> _Work instructions_: Leave out the pictures, then repeat every other part of the records exactly.
++++
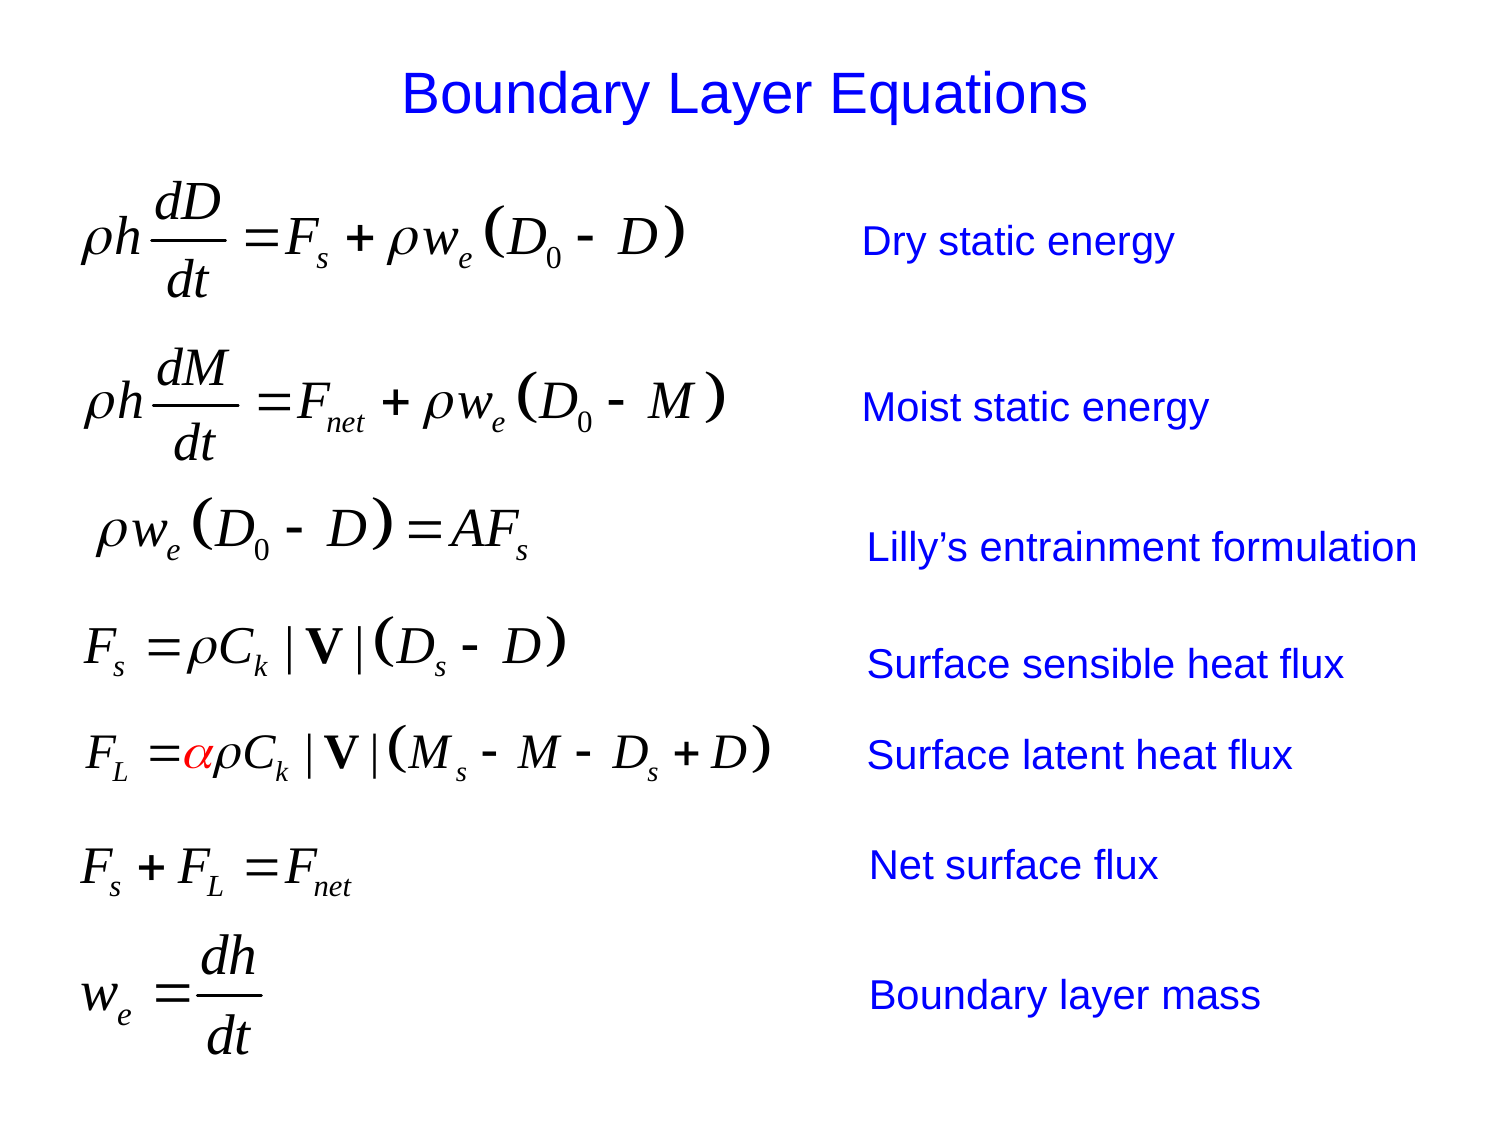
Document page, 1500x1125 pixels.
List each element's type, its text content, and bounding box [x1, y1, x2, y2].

text_box Surface sensible heat flux [851, 629, 1420, 695]
text_box Surface latent heat flux [851, 720, 1425, 785]
text_box Moist static energy [846, 372, 1273, 437]
text_box Boundary layer mass [853, 960, 1460, 1026]
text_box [76, 714, 778, 798]
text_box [74, 605, 575, 695]
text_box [86, 486, 538, 579]
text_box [70, 830, 362, 910]
text_box Net surface flux [853, 830, 1337, 896]
text_box Dry static energy [846, 206, 1416, 271]
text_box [70, 167, 692, 310]
text_box Lilly’s entrainment formulation [851, 512, 1455, 578]
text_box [74, 333, 735, 473]
title Boundary Layer Equations [98, 27, 1393, 165]
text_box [70, 919, 272, 1068]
++++
> _Task output_:
Document page, 1500x1125 pixels.
List each element's type, its text content, and bounding box [x1, y1, x2, y2].

text_box Surface sensible heat flux [851, 629, 1420, 695]
text_box Surface latent heat flux [851, 720, 1425, 785]
text_box Moist static energy [846, 372, 1273, 437]
text_box Boundary layer mass [853, 960, 1460, 1026]
text_box [76, 714, 778, 798]
text_box [74, 605, 575, 695]
text_box [86, 486, 538, 579]
text_box [70, 830, 362, 910]
text_box Net surface flux [853, 830, 1337, 896]
text_box Dry static energy [846, 206, 1416, 271]
text_box [70, 167, 692, 310]
text_box Lilly’s entrainment formulation [851, 512, 1455, 578]
text_box [74, 333, 735, 473]
title Boundary Layer Equations [98, 27, 1393, 165]
text_box [70, 919, 272, 1068]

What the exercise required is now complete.